▶ _Dataset records_
━━━━━━━━━━━━━━━━━━━━━━━━━━━━━━

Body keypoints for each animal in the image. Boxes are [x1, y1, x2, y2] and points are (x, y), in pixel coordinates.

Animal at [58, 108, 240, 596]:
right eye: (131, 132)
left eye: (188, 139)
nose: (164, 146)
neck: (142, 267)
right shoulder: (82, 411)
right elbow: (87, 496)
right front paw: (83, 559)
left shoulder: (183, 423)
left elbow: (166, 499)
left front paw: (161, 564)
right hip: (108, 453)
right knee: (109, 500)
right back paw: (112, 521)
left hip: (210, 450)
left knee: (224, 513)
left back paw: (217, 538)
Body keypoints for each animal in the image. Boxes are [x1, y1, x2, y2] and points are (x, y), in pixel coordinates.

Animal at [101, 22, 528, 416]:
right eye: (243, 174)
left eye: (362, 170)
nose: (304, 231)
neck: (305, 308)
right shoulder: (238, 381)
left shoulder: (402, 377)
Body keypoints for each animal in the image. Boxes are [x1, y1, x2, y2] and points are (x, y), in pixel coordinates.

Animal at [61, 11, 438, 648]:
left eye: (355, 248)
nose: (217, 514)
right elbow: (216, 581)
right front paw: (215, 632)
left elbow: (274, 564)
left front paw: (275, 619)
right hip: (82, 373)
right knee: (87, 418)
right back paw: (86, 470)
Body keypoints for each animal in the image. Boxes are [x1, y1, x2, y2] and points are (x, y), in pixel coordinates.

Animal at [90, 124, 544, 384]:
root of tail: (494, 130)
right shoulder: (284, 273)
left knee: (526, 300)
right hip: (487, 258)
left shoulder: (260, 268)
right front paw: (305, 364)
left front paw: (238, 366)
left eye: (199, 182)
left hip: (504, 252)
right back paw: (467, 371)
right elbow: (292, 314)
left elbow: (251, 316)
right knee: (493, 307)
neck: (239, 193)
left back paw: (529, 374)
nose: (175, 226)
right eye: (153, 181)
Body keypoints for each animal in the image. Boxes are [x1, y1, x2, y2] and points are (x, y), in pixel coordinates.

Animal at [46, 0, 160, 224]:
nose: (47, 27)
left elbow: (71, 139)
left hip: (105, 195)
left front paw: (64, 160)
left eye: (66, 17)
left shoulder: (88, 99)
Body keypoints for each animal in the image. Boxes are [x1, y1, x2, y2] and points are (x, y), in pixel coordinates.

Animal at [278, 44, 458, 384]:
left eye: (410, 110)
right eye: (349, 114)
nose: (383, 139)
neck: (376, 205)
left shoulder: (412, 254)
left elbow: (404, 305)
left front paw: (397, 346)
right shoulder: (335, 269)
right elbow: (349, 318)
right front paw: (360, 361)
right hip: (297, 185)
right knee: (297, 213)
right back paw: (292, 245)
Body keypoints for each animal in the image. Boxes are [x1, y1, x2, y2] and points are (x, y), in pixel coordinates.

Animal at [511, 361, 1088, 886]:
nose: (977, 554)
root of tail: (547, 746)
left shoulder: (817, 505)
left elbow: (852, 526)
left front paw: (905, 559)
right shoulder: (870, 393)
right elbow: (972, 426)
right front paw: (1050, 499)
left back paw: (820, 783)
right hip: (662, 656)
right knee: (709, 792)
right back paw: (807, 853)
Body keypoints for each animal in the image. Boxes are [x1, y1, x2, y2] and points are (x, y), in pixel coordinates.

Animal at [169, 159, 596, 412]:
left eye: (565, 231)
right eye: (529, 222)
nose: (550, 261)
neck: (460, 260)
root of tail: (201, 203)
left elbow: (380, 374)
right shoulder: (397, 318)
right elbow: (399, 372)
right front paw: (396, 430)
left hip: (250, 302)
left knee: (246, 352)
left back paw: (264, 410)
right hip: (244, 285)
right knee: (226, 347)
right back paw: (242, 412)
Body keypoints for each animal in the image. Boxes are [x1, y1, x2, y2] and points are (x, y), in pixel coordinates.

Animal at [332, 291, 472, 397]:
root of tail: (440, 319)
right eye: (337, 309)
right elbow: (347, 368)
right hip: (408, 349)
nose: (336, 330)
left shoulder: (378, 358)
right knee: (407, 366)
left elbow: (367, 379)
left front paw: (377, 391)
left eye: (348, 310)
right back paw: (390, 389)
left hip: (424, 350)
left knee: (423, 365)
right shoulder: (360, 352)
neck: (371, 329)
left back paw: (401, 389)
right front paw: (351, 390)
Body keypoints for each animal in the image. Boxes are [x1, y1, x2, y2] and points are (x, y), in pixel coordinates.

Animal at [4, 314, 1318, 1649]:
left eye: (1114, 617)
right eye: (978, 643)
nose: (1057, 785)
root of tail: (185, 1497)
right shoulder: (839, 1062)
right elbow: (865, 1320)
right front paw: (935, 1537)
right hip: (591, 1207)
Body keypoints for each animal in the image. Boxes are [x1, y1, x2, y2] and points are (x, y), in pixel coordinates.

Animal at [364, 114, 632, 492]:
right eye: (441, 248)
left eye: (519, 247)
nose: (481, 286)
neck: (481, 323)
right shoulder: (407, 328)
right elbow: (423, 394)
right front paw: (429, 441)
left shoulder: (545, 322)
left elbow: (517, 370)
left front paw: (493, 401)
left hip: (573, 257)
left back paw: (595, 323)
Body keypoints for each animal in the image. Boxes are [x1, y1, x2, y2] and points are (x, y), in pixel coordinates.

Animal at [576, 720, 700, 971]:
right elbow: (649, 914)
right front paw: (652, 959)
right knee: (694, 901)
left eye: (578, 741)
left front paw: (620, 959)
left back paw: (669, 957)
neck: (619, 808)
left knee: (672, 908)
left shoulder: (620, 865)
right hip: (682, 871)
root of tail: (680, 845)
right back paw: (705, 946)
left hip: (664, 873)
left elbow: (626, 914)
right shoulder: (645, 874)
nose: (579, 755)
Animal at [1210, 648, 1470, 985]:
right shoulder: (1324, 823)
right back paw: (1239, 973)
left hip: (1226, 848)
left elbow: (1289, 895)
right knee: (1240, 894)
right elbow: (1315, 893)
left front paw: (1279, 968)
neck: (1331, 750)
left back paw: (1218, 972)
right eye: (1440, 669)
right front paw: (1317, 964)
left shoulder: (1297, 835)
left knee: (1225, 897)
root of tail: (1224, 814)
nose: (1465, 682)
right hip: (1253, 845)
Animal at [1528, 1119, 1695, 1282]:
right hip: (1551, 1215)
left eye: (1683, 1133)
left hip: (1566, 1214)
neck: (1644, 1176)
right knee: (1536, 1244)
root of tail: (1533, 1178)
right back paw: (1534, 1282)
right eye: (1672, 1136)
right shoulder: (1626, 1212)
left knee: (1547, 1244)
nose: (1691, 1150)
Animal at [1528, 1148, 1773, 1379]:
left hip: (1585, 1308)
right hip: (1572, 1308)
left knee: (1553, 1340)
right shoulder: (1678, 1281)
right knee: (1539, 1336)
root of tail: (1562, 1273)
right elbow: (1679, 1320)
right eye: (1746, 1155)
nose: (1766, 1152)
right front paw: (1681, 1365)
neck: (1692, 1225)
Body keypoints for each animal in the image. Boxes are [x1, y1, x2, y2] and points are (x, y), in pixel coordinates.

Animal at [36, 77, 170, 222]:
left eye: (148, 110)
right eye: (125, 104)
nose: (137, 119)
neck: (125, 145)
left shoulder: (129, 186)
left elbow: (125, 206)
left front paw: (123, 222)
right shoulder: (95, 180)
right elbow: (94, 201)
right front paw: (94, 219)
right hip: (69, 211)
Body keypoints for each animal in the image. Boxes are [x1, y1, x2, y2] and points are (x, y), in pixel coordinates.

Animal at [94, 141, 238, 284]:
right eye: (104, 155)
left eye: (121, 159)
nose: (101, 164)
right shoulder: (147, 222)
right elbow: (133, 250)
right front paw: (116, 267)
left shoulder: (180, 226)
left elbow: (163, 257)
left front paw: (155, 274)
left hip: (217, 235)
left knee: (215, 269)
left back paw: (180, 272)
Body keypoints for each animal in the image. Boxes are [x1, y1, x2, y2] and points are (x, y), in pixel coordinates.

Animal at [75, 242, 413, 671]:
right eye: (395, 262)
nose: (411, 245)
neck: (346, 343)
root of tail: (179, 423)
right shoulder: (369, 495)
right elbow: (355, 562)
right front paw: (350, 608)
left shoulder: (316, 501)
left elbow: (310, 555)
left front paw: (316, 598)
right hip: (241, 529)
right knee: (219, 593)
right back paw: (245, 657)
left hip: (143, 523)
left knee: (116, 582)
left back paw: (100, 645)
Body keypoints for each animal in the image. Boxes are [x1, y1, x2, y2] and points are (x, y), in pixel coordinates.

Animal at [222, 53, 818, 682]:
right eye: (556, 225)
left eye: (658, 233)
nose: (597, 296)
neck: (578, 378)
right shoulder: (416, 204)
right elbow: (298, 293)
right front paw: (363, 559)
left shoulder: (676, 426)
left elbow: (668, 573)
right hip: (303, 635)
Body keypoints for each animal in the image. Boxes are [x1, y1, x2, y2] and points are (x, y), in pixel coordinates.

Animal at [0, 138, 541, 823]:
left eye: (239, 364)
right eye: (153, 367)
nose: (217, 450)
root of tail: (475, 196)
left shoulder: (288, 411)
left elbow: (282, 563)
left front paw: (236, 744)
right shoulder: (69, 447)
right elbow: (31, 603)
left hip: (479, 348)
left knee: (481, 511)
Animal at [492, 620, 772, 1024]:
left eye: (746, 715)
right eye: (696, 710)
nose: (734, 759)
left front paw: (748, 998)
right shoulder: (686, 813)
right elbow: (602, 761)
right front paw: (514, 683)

━━━━━━━━━━━━━━━━━━━━━━━━━━━━━━

▶ _What to produce_
Say how many lines of the material hold the string "tail", giving the number alone.

▶ _Response below_
11